-- What you will do --
Render every line of the records below as a Markdown table with two columns, Row and Line. Leave out blank lines.

-- Data to examine --
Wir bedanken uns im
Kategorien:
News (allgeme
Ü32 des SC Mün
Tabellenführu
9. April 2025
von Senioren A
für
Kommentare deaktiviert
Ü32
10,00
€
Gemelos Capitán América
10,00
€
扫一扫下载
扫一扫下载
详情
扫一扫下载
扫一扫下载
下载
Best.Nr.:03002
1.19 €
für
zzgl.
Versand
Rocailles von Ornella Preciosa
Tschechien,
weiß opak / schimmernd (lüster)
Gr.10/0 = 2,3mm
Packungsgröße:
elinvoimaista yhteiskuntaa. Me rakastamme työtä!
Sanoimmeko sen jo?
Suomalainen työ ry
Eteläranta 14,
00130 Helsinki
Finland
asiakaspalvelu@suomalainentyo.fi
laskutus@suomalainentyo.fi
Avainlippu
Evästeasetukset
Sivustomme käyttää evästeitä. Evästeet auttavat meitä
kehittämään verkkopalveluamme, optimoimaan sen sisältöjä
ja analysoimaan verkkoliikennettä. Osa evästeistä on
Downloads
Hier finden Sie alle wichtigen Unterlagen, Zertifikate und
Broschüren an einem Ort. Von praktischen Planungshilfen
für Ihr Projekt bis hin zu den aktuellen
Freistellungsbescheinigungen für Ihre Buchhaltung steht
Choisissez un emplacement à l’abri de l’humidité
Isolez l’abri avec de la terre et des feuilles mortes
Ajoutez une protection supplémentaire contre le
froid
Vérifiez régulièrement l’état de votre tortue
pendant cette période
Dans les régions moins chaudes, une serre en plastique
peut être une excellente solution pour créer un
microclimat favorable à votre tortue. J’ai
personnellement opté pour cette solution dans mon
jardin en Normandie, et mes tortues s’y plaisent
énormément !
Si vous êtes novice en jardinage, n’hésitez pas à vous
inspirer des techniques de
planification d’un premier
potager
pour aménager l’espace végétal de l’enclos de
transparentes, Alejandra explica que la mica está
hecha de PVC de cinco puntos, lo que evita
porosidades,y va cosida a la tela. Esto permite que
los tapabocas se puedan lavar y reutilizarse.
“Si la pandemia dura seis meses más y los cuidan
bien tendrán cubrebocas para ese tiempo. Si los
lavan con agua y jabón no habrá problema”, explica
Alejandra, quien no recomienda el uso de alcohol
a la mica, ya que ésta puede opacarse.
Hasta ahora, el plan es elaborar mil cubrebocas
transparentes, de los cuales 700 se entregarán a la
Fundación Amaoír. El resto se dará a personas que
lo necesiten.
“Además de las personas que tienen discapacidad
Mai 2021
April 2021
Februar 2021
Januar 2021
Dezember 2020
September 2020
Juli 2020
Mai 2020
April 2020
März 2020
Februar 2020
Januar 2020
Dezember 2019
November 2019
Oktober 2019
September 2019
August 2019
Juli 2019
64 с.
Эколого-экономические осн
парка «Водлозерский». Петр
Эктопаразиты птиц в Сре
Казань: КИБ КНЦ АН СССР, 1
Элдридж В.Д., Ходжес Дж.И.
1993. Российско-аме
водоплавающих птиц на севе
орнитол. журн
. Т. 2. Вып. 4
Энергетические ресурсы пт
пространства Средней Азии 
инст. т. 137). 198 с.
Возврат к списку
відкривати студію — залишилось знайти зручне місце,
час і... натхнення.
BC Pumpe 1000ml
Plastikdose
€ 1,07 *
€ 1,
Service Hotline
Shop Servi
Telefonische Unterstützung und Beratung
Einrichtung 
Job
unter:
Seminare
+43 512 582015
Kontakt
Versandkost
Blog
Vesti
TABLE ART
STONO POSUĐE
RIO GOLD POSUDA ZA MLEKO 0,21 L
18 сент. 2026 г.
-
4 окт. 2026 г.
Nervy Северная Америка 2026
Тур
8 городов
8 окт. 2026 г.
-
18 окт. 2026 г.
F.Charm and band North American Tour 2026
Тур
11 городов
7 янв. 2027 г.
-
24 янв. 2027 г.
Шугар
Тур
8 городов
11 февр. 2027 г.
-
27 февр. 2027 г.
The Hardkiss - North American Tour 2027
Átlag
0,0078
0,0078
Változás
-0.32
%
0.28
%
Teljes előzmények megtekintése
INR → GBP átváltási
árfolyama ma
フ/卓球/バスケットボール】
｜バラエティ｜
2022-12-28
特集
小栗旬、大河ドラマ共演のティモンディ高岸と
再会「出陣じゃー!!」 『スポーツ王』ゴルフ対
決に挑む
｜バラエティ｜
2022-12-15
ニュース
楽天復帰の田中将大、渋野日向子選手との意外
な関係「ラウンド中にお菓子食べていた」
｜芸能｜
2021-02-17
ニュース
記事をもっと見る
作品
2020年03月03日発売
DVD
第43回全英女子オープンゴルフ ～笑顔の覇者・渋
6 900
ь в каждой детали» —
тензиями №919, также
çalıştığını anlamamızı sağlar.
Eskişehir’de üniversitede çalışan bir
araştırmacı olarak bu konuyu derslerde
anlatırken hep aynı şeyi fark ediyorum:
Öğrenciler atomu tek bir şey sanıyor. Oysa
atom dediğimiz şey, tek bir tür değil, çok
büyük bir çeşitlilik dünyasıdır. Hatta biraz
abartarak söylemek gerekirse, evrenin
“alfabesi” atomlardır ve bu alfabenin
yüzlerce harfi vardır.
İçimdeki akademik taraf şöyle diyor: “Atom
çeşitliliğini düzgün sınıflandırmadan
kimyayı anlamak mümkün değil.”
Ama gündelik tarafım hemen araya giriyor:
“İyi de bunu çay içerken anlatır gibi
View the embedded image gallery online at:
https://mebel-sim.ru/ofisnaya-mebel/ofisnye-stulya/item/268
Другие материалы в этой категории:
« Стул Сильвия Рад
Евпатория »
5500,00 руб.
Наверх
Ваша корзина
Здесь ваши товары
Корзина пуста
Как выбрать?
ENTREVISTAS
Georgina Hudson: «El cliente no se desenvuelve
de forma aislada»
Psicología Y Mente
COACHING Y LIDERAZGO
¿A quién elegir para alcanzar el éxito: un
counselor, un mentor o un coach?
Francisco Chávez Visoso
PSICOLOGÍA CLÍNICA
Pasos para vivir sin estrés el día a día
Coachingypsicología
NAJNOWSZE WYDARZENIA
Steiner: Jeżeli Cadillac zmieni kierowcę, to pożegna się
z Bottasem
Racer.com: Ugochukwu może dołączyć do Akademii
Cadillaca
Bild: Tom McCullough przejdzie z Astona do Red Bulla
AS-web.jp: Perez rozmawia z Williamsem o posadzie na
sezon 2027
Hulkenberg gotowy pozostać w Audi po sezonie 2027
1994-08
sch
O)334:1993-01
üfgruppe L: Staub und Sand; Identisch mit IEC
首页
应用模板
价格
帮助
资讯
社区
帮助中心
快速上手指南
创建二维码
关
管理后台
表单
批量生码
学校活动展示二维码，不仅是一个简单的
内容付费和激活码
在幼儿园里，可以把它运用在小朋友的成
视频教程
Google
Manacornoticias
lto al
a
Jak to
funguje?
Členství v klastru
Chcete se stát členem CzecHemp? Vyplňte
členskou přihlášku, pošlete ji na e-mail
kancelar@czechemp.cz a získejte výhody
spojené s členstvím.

-- Exercise output --
| Row | Line |
|---|---|
| 1 | Wir bedanken uns im |
| 2 | Kategorien: |
| 3 | News (allgeme |
| 4 | Ü32 des SC Mün |
| 5 | Tabellenführu |
| 6 | 9. April 2025 |
| 7 | von Senioren A |
| 8 | für |
| 9 | Kommentare deaktiviert |
| 10 | Ü32 |
| 11 | 10,00 |
| 12 | € |
| 13 | Gemelos Capitán América |
| 14 | 10,00 |
| 15 | € |
| 16 | 扫一扫下载 |
| 17 | 扫一扫下载 |
| 18 | 详情 |
| 19 | 扫一扫下载 |
| 20 | 扫一扫下载 |
| 21 | 下载 |
| 22 | Best.Nr.:03002 |
| 23 | 1.19 € |
| 24 | für |
| 25 | zzgl. |
| 26 | Versand |
| 27 | Rocailles von Ornella Preciosa |
| 28 | Tschechien, |
| 29 | weiß opak / schimmernd (lüster) |
| 30 | Gr.10/0 = 2,3mm |
| 31 | Packungsgröße: |
| 32 | elinvoimaista yhteiskuntaa. Me rakastamme työtä! |
| 33 | Sanoimmeko sen jo? |
| 34 | Suomalainen työ ry |
| 35 | Eteläranta 14, |
| 36 | 00130 Helsinki |
| 37 | Finland |
| 38 | asiakaspalvelu@suomalainentyo.fi |
| 39 | laskutus@suomalainentyo.fi |
| 40 | Avainlippu |
| 41 | Evästeasetukset |
| 42 | Sivustomme käyttää evästeitä. Evästeet auttavat meitä |
| 43 | kehittämään verkkopalveluamme, optimoimaan sen sisältöjä |
| 44 | ja analysoimaan verkkoliikennettä. Osa evästeistä on |
| 45 | Downloads |
| 46 | Hier finden Sie alle wichtigen Unterlagen, Zertifikate und |
| 47 | Broschüren an einem Ort. Von praktischen Planungshilfen |
| 48 | für Ihr Projekt bis hin zu den aktuellen |
| 49 | Freistellungsbescheinigungen für Ihre Buchhaltung steht |
| 50 | Choisissez un emplacement à l’abri de l’humidité |
| 51 | Isolez l’abri avec de la terre et des feuilles mortes |
| 52 | Ajoutez une protection supplémentaire contre le |
| 53 | froid |
| 54 | Vérifiez régulièrement l’état de votre tortue |
| 55 | pendant cette période |
| 56 | Dans les régions moins chaudes, une serre en plastique |
| 57 | peut être une excellente solution pour créer un |
| 58 | microclimat favorable à votre tortue. J’ai |
| 59 | personnellement opté pour cette solution dans mon |
| 60 | jardin en Normandie, et mes tortues s’y plaisent |
| 61 | énormément ! |
| 62 | Si vous êtes novice en jardinage, n’hésitez pas à vous |
| 63 | inspirer des techniques de |
| 64 | planification d’un premier |
| 65 | potager |
| 66 | pour aménager l’espace végétal de l’enclos de |
| 67 | transparentes, Alejandra explica que la mica está |
| 68 | hecha de PVC de cinco puntos, lo que evita |
| 69 | porosidades,y va cosida a la tela. Esto permite que |
| 70 | los tapabocas se puedan lavar y reutilizarse. |
| 71 | “Si la pandemia dura seis meses más y los cuidan |
| 72 | bien tendrán cubrebocas para ese tiempo. Si los |
| 73 | lavan con agua y jabón no habrá problema”, explica |
| 74 | Alejandra, quien no recomienda el uso de alcohol |
| 75 | a la mica, ya que ésta puede opacarse. |
| 76 | Hasta ahora, el plan es elaborar mil cubrebocas |
| 77 | transparentes, de los cuales 700 se entregarán a la |
| 78 | Fundación Amaoír. El resto se dará a personas que |
| 79 | lo necesiten. |
| 80 | “Además de las personas que tienen discapacidad |
| 81 | Mai 2021 |
| 82 | April 2021 |
| 83 | Februar 2021 |
| 84 | Januar 2021 |
| 85 | Dezember 2020 |
| 86 | September 2020 |
| 87 | Juli 2020 |
| 88 | Mai 2020 |
| 89 | April 2020 |
| 90 | März 2020 |
| 91 | Februar 2020 |
| 92 | Januar 2020 |
| 93 | Dezember 2019 |
| 94 | November 2019 |
| 95 | Oktober 2019 |
| 96 | September 2019 |
| 97 | August 2019 |
| 98 | Juli 2019 |
| 99 | 64 с. |
| 100 | Эколого-экономические осн |
| 101 | парка «Водлозерский». Петр |
| 102 | Эктопаразиты птиц в Сре |
| 103 | Казань: КИБ КНЦ АН СССР, 1 |
| 104 | Элдридж В.Д., Ходжес Дж.И. |
| 105 | 1993. Российско-аме |
| 106 | водоплавающих птиц на севе |
| 107 | орнитол. журн |
| 108 | . Т. 2. Вып. 4 |
| 109 | Энергетические ресурсы пт |
| 110 | пространства Средней Азии  |
| 111 | инст. т. 137). 198 с. |
| 112 | Возврат к списку |
| 113 | відкривати студію — залишилось знайти зручне місце, |
| 114 | час і... натхнення. |
| 115 | BC Pumpe 1000ml |
| 116 | Plastikdose |
| 117 | € 1,07 * |
| 118 | € 1, |
| 119 | Service Hotline |
| 120 | Shop Servi |
| 121 | Telefonische Unterstützung und Beratung |
| 122 | Einrichtung  |
| 123 | Job |
| 124 | unter: |
| 125 | Seminare |
| 126 | +43 512 582015 |
| 127 | Kontakt |
| 128 | Versandkost |
| 129 | Blog |
| 130 | Vesti |
| 131 | TABLE ART |
| 132 | STONO POSUĐE |
| 133 | RIO GOLD POSUDA ZA MLEKO 0,21 L |
| 134 | 18 сент. 2026 г. |
| 135 | - |
| 136 | 4 окт. 2026 г. |
| 137 | Nervy Северная Америка 2026 |
| 138 | Тур |
| 139 | 8 городов |
| 140 | 8 окт. 2026 г. |
| 141 | - |
| 142 | 18 окт. 2026 г. |
| 143 | F.Charm and band North American Tour 2026 |
| 144 | Тур |
| 145 | 11 городов |
| 146 | 7 янв. 2027 г. |
| 147 | - |
| 148 | 24 янв. 2027 г. |
| 149 | Шугар |
| 150 | Тур |
| 151 | 8 городов |
| 152 | 11 февр. 2027 г. |
| 153 | - |
| 154 | 27 февр. 2027 г. |
| 155 | The Hardkiss - North American Tour 2027 |
| 156 | Átlag |
| 157 | 0,0078 |
| 158 | 0,0078 |
| 159 | Változás |
| 160 | -0.32 |
| 161 | % |
| 162 | 0.28 |
| 163 | % |
| 164 | Teljes előzmények megtekintése |
| 165 | INR → GBP átváltási |
| 166 | árfolyama ma |
| 167 | フ/卓球/バスケットボール】 |
| 168 | ｜バラエティ｜ |
| 169 | 2022-12-28 |
| 170 | 特集 |
| 171 | 小栗旬、大河ドラマ共演のティモンディ高岸と |
| 172 | 再会「出陣じゃー!!」 『スポーツ王』ゴルフ対 |
| 173 | 決に挑む |
| 174 | ｜バラエティ｜ |
| 175 | 2022-12-15 |
| 176 | ニュース |
| 177 | 楽天復帰の田中将大、渋野日向子選手との意外 |
| 178 | な関係「ラウンド中にお菓子食べていた」 |
| 179 | ｜芸能｜ |
| 180 | 2021-02-17 |
| 181 | ニュース |
| 182 | 記事をもっと見る |
| 183 | 作品 |
| 184 | 2020年03月03日発売 |
| 185 | DVD |
| 186 | 第43回全英女子オープンゴルフ ～笑顔の覇者・渋 |
| 187 | 6 900 |
| 188 | ь в каждой детали» — |
| 189 | тензиями №919, также |
| 190 | çalıştığını anlamamızı sağlar. |
| 191 | Eskişehir’de üniversitede çalışan bir |
| 192 | araştırmacı olarak bu konuyu derslerde |
| 193 | anlatırken hep aynı şeyi fark ediyorum: |
| 194 | Öğrenciler atomu tek bir şey sanıyor. Oysa |
| 195 | atom dediğimiz şey, tek bir tür değil, çok |
| 196 | büyük bir çeşitlilik dünyasıdır. Hatta biraz |
| 197 | abartarak söylemek gerekirse, evrenin |
| 198 | “alfabesi” atomlardır ve bu alfabenin |
| 199 | yüzlerce harfi vardır. |
| 200 | İçimdeki akademik taraf şöyle diyor: “Atom |
| 201 | çeşitliliğini düzgün sınıflandırmadan |
| 202 | kimyayı anlamak mümkün değil.” |
| 203 | Ama gündelik tarafım hemen araya giriyor: |
| 204 | “İyi de bunu çay içerken anlatır gibi |
| 205 | View the embedded image gallery online at: |
| 206 | https://mebel-sim.ru/ofisnaya-mebel/ofisnye-stulya/item/268 |
| 207 | Другие материалы в этой категории: |
| 208 | « Стул Сильвия Рад |
| 209 | Евпатория » |
| 210 | 5500,00 руб. |
| 211 | Наверх |
| 212 | Ваша корзина |
| 213 | Здесь ваши товары |
| 214 | Корзина пуста |
| 215 | Как выбрать? |
| 216 | ENTREVISTAS |
| 217 | Georgina Hudson: «El cliente no se desenvuelve |
| 218 | de forma aislada» |
| 219 | Psicología Y Mente |
| 220 | COACHING Y LIDERAZGO |
| 221 | ¿A quién elegir para alcanzar el éxito: un |
| 222 | counselor, un mentor o un coach? |
| 223 | Francisco Chávez Visoso |
| 224 | PSICOLOGÍA CLÍNICA |
| 225 | Pasos para vivir sin estrés el día a día |
| 226 | Coachingypsicología |
| 227 | NAJNOWSZE WYDARZENIA |
| 228 | Steiner: Jeżeli Cadillac zmieni kierowcę, to pożegna się |
| 229 | z Bottasem |
| 230 | Racer.com: Ugochukwu może dołączyć do Akademii |
| 231 | Cadillaca |
| 232 | Bild: Tom McCullough przejdzie z Astona do Red Bulla |
| 233 | AS-web.jp: Perez rozmawia z Williamsem o posadzie na |
| 234 | sezon 2027 |
| 235 | Hulkenberg gotowy pozostać w Audi po sezonie 2027 |
| 236 | 1994-08 |
| 237 | sch |
| 238 | O)334:1993-01 |
| 239 | üfgruppe L: Staub und Sand; Identisch mit IEC |
| 240 | 首页 |
| 241 | 应用模板 |
| 242 | 价格 |
| 243 | 帮助 |
| 244 | 资讯 |
| 245 | 社区 |
| 246 | 帮助中心 |
| 247 | 快速上手指南 |
| 248 | 创建二维码 |
| 249 | 关 |
| 250 | 管理后台 |
| 251 | 表单 |
| 252 | 批量生码 |
| 253 | 学校活动展示二维码，不仅是一个简单的 |
| 254 | 内容付费和激活码 |
| 255 | 在幼儿园里，可以把它运用在小朋友的成 |
| 256 | 视频教程 |
| 257 | Google |
| 258 | Manacornoticias |
| 259 | lto al |
| 260 | a |
| 261 | Jak to |
| 262 | funguje? |
| 263 | Členství v klastru |
| 264 | Chcete se stát členem CzecHemp? Vyplňte |
| 265 | členskou přihlášku, pošlete ji na e-mail |
| 266 | kancelar@czechemp.cz a získejte výhody |
| 267 | spojené s členstvím. |